La vita segreta dei semi PDF

Antichi libri rilegati ed usurati nella biblioteca del Merton College a Oxford. Un libro è costituito da un insieme di fogli, stampati oppure manoscritti, delle stesse dimensioni, rilegati la vita segreta dei semi PDF in un certo ordine e racchiusi da una copertina. Il libro è il veicolo più diffuso del sapere.


Författare: Jonathan Silvertown.

Se il cuore di una mela racchiude un frutteto invisibile, come recita un proverbio gallese, proviamo a immaginare quali scrigni di tesori abbia in serbo quell’enorme semenzaio che – secondo Henry Thoreau – è la terra. Nel caso dei semi scienza e fantasia gareggiano, ma la prima sembra avere la meglio: romanzi gotici e d’avventura, trame amorose, drammi della fiducia tradita non riuscirebbero a eguagliare gli ardimenti, l’abilità di raggiro, le seduzioni di cui i semi hanno dato prova, fin da tempi remotissimi, nella loro vita evolutiva. È merito di Jonathan Silvertown saperci stupire e incantare con vicende insospettate di corredi genetici, embrioni, veleni, predatori, fragranze, voli, colori, che rendono trasparenti anche metafore comuni e usi letterari. Apprendiamo così come la tartaruga che in “Furore” di John Steinbeck lascia cadere dal guscio semi di avena ottemperi a una strategia di dispersione della pianta. Impalpabili o scultorei, sopiti per millenni o germoglianti in un baleno, alati o zavorrati di grassi, appetitosi o letali, i semi sono fattori di civilizzazione e di socialità. Il libro di Silvertown ci familiarizza con l’esistenza germinale di ciò che insaporisce la nostra dieta, lussureggia nei nostri parchi, arricchisce la nostra farmacopea.

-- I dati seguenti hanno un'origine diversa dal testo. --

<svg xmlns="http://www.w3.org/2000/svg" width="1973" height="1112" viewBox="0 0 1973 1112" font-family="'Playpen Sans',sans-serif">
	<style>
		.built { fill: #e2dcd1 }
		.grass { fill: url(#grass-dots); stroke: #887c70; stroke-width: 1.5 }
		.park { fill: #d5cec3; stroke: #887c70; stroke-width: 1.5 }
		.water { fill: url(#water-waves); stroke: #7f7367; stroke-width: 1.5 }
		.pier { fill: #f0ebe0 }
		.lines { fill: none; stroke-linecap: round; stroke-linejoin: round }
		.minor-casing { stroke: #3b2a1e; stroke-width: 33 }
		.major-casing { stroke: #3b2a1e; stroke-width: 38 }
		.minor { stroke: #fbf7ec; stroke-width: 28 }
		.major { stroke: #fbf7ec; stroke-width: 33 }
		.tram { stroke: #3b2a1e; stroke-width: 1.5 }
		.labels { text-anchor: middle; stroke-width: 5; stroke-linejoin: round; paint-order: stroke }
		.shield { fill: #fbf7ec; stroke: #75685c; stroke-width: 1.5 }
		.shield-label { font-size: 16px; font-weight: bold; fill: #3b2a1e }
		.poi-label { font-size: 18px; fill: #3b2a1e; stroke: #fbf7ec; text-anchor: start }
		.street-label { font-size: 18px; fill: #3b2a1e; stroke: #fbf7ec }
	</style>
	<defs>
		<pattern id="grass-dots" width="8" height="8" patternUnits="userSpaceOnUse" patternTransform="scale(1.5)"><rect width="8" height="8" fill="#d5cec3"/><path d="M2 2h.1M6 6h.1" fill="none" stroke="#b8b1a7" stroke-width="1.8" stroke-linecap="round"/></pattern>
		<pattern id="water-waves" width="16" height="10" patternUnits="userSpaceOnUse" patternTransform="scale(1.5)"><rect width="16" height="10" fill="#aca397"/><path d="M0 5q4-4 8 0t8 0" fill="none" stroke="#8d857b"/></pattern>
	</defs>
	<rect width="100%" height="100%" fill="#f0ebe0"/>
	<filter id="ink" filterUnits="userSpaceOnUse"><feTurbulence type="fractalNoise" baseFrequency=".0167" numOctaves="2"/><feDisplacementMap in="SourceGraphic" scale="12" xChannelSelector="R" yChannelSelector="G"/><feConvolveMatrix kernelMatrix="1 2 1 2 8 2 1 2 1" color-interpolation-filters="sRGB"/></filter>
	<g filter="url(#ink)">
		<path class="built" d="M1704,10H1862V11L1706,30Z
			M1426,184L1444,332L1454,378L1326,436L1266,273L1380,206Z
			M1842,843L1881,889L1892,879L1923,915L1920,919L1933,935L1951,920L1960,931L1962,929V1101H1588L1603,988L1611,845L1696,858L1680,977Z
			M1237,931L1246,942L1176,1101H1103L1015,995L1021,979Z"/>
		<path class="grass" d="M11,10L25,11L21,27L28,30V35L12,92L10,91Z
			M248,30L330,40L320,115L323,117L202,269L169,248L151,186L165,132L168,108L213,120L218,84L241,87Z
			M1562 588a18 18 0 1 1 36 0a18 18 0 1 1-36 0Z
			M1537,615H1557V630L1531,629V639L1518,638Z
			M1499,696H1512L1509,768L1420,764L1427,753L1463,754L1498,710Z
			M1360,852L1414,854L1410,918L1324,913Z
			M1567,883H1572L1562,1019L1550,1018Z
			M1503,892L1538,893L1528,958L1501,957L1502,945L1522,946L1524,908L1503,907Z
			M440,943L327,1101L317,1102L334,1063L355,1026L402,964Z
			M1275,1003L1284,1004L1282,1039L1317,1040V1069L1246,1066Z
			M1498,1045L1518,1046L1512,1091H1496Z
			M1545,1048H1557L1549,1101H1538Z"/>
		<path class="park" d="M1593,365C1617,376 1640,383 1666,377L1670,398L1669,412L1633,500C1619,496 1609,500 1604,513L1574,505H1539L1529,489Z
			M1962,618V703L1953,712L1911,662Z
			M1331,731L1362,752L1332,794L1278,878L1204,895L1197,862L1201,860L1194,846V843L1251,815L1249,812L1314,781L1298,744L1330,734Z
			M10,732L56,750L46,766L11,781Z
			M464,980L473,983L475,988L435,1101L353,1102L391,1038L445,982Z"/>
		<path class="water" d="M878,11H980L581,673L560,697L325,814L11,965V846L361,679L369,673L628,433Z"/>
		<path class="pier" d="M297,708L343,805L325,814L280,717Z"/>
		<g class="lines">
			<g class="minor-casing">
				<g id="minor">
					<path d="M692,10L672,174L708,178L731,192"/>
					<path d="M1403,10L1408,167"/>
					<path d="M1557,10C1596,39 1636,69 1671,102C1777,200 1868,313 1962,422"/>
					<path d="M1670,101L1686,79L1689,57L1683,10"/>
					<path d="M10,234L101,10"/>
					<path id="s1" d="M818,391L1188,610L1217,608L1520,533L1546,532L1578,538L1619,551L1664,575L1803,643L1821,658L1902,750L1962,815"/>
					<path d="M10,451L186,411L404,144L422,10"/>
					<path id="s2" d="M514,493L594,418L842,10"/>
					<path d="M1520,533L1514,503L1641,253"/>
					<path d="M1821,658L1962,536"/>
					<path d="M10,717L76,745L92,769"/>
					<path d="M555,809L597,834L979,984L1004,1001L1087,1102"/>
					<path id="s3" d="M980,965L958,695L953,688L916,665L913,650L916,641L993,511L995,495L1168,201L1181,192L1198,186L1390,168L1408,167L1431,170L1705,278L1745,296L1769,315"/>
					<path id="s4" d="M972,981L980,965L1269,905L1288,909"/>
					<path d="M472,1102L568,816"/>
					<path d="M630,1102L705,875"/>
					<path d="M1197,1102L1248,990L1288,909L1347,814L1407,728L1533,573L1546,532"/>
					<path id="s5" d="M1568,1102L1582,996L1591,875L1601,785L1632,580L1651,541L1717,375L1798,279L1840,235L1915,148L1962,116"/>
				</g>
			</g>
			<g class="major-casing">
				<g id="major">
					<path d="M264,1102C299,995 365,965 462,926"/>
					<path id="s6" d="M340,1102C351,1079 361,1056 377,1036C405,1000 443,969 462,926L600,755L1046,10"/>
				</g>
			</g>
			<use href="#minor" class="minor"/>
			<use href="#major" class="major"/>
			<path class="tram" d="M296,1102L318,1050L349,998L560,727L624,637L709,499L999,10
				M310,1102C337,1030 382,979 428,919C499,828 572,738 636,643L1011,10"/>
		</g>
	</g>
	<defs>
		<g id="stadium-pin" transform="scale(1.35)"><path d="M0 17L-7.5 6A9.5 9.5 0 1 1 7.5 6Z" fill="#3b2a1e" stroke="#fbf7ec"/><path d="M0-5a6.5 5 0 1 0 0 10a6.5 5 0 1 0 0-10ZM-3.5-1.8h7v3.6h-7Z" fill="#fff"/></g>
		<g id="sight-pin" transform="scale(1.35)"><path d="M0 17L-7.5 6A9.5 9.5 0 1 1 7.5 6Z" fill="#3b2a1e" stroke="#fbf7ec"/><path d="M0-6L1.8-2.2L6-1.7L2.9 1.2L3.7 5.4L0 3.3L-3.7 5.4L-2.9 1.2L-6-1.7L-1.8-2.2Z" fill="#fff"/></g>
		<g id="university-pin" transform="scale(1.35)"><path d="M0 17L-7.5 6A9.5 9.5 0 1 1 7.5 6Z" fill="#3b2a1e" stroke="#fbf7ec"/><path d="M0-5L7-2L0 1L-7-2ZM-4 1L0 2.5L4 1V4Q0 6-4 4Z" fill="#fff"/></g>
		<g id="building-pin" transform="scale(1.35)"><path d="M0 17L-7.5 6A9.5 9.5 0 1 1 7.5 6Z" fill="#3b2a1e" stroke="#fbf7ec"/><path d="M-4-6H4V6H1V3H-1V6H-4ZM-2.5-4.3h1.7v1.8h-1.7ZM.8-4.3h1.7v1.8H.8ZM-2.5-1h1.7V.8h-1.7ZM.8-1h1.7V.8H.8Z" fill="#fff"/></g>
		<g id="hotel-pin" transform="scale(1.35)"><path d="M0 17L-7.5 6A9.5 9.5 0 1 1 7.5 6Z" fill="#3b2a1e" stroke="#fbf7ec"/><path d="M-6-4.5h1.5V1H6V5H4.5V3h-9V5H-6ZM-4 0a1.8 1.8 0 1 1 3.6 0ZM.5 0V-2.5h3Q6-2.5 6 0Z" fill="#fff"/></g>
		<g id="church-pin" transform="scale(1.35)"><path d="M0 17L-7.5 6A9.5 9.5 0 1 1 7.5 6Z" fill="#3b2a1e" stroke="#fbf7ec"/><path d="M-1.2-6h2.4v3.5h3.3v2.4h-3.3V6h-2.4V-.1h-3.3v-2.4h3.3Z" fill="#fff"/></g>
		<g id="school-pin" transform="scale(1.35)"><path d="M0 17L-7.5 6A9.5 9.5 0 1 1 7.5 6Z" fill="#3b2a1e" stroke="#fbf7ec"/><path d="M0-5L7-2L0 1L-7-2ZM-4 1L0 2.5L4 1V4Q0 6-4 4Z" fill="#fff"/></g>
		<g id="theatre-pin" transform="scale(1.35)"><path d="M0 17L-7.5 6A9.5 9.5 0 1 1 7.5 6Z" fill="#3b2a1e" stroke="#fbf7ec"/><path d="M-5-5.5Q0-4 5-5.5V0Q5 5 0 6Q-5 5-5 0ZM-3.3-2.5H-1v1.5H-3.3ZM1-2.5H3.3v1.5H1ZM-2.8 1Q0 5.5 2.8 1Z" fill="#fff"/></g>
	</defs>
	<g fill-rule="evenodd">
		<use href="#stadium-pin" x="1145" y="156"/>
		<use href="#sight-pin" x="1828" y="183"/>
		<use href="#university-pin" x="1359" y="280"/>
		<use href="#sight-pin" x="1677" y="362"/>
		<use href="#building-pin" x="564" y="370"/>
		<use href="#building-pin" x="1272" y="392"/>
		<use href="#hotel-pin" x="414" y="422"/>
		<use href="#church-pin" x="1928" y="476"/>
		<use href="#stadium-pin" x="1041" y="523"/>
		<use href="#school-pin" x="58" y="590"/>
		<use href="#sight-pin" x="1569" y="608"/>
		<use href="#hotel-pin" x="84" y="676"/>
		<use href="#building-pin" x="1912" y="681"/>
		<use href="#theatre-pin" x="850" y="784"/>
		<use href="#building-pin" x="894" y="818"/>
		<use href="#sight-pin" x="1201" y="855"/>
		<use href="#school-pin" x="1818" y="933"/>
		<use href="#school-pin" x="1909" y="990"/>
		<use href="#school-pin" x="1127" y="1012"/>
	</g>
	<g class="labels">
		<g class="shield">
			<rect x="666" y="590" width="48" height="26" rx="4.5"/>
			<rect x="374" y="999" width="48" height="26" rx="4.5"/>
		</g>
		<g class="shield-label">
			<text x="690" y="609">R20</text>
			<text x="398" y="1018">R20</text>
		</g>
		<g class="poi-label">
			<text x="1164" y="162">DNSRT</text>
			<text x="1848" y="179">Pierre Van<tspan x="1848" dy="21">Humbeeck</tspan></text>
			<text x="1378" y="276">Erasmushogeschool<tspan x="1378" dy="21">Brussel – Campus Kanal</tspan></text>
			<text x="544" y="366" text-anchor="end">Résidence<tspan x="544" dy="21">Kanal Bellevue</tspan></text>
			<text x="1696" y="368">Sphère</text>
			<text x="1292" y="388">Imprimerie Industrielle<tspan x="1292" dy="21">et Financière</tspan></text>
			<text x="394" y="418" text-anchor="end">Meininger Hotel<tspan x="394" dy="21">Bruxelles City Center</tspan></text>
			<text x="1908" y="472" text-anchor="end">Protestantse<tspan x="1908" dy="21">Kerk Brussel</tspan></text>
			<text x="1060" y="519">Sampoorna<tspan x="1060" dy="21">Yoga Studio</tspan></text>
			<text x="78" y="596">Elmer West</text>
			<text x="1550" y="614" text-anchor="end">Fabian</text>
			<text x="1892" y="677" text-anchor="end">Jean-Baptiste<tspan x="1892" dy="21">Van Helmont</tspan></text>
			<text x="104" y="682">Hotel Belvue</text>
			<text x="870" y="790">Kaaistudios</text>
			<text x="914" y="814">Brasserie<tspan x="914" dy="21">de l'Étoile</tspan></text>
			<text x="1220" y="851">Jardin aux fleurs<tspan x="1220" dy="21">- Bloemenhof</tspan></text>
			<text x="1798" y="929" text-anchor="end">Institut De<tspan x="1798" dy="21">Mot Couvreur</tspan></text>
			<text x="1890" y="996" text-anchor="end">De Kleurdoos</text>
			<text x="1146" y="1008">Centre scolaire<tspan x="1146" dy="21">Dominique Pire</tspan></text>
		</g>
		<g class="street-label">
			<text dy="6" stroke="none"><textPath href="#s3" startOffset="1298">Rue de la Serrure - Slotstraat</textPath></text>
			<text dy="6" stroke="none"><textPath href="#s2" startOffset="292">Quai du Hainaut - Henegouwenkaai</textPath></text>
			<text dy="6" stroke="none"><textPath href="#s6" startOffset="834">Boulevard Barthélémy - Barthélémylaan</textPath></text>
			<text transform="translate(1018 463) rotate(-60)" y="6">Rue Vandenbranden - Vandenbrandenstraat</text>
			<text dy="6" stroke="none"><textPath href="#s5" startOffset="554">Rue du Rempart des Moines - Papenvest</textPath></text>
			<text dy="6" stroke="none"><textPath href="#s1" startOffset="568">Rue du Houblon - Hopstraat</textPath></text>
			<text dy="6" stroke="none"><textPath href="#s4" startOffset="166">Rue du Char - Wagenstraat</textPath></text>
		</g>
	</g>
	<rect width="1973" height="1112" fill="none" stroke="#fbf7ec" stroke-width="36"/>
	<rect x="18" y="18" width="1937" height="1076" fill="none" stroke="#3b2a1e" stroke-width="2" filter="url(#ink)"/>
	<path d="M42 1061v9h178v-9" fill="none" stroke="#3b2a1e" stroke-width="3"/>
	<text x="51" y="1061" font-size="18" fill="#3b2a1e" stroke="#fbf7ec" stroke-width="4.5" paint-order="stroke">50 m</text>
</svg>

L’insieme delle opere stampate, inclusi i libri, è detto letteratura. I libri sono pertanto opere letterarie. Un negozio che vende libri è detto libreria, termine che in italiano indica anche il mobile usato per conservare i libri. La biblioteca è il luogo usato per conservare e consultare i libri. La parola italiana libro deriva dal latino liber.

Livelli di produzione libraria europea dal 500 al 1800. L’evento chiave fu l’invenzione della stampa a caratteri mobili di Gutenberg nel XV secolo. La storia del libro segue una serie di innovazioni tecnologiche che hanno migliorato la qualità di conservazione del testo e l’accesso alle informazioni, la portabilità e il costo di produzione. Essa è strettamente legata alle contingenze economiche e politiche nella storia delle idee e delle religioni. Dall’invenzione nel 1456 della stampa a caratteri mobili di Gutenberg, per più di quattro secoli l’unico vero medium di massa è stata la parola stampata. La scrittura è la condizione per l’esistenza del testo e del libro.

La scrittura, un sistema di segni durevoli che permette di trasmettere e conservare le informazioni, ha cominciato a svilupparsi tra il VII e il IV millennio a. Quando i sistemi di scrittura furono inventati furono utilizzati quei materiali che permettevano la registrazione di informazioni sotto forma scritta: pietra, argilla, corteccia d’albero, lamiere di metallo. Lo studio di queste iscrizioni è conosciuto come epigrafia. Una tavoletta può esser definita come un mezzo fisicamente robusto adatto al trasporto e alla scrittura. Le tavolette di argilla furono ciò che il nome implica: pezzi di argilla secca appiattiti e facili da trasportare, con iscrizioni fatte per mezzo di uno stilo possibilmente inumidito per consentire impronte scritte.

Le tavolette di cera erano assicelle di legno ricoperte da uno strato abbastanza spesso di cera che veniva incisa da uno stilo. Servivano da materiale normale di scrittura nelle scuole, in contabilità, e per prendere appunti. Avevano il vantaggio di essere riutilizzabili: la cera poteva essere fusa e riformare una “pagina bianca”. Lo stesso argomento in dettaglio: Rotulus.